Let $G$ be a finite group and $H \subset G$ a subgroup (if it simplifies the question, assume that $H$ is normal in $G$). Suppose that I have two $G$-modules, $M$ and $N$ such that $M$ and $N$ are induced from $H,$ i.e., there are two $H$-modules $K$ and $L$ such that $M \cong \operatorname{Ind}_H^G K$ and $N \cong \operatorname{Ind}_H^G L.$ If I have a map of $G$-modules $$f \colon M \rightarrow N,$$ is it true that $\operatorname{coker} f$ is also a $G$-module that is induced from $H?$

Answer 1

The example given by David Hill shows that it's false in all generality, however I'd like to point out that if $f$ itself is induced by a map $K\to L$, then the result becomes true. Indeed $\mathrm{Ind}_H^G$ is left adjoint to $\mathrm{Res}_H^G$ (restriction) and so it preserves colimits (as all left adjoints do).
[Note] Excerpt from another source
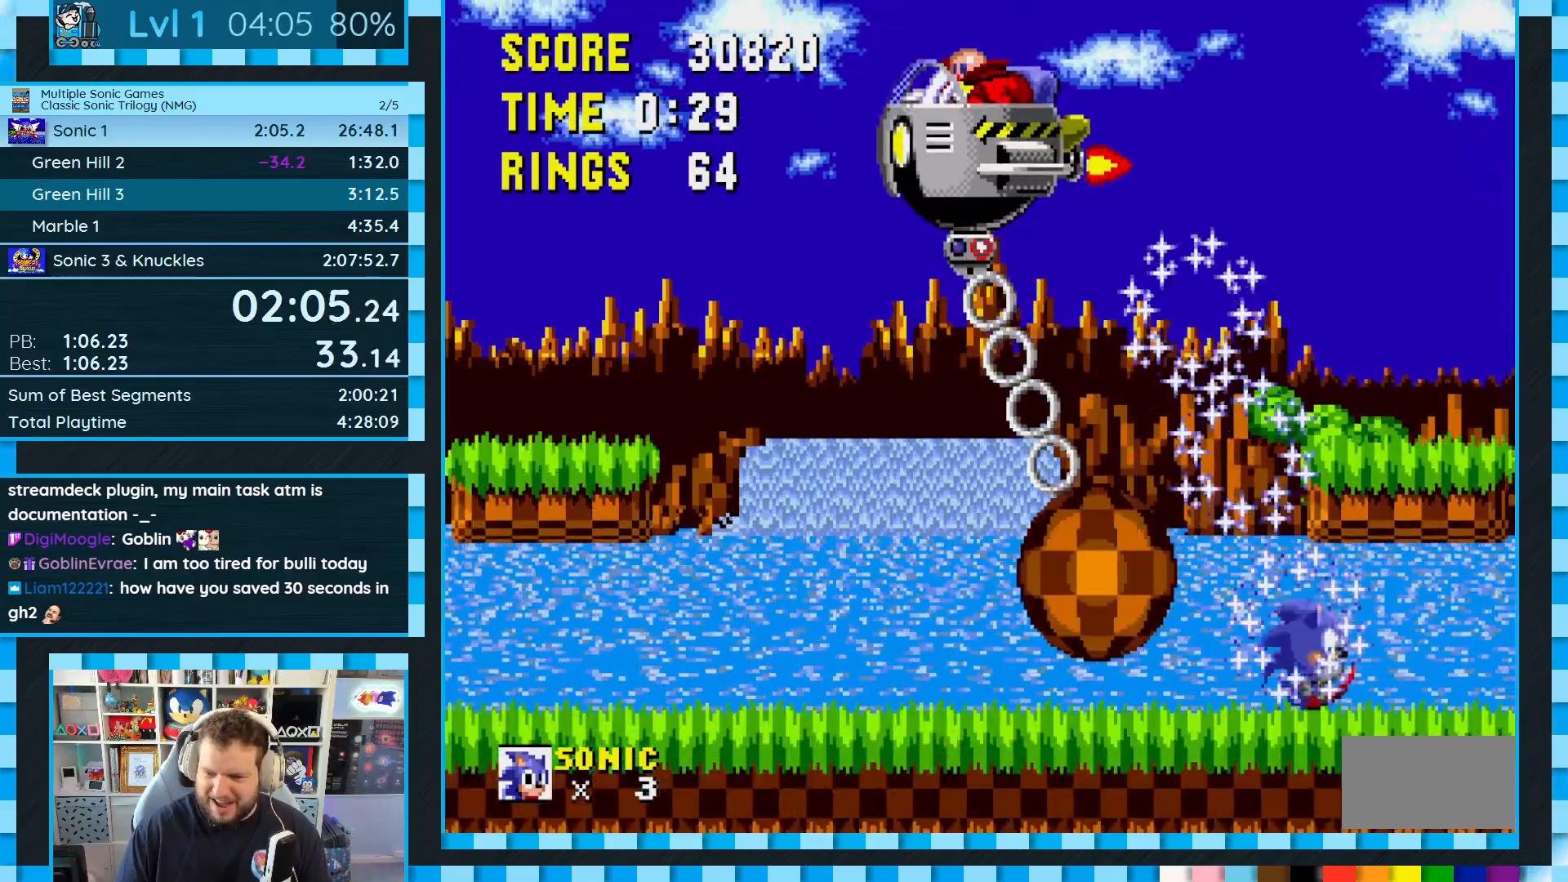
{"buttons": ["DPAD_RIGHT"], "events": [[117, "C", "down"], [167, "B", "down"], [183, "A", "down"], [283, "DPAD_LEFT", "up"], [300, "A", "up"], [317, "B", "up"], [317, "C", "up"], [317, "DPAD_RIGHT", "down"]]}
Hence if $f= \mathrm{Ind}_H^G (m)$, $m: K\to L$, then $\mathrm{coker}(m) : L\to L/\mathrm{im}(m)$ is the colimit of the obvious diagram, hence $\mathrm{Ind}_H^G(\mathrm{coker}(m)): N\to \mathrm{Ind}_H^G(L/\mathrm{im}(m))$ is the colimit of $f,0 : M\to N$, hence the cokernel of $f$ (up to a unique commuting isomorphism) .

Answer 2

The answer is no. Let $G$ be any nontrivial finite group, take $H=\{1\}$ to be trivial, and let $M\cong N\cong\mathbb{C}G$ be induced from the $1$-dimensional $H$-module. The map $$ f:M\to N $$ given by $f(v)=\sum_{g\in G}g.v$ is a $G$-module map, and the image of $f$ is the $1$-dimensional trivial submodule of $G$. Note that $N/\mathrm{im}(f)$ is not an induced module.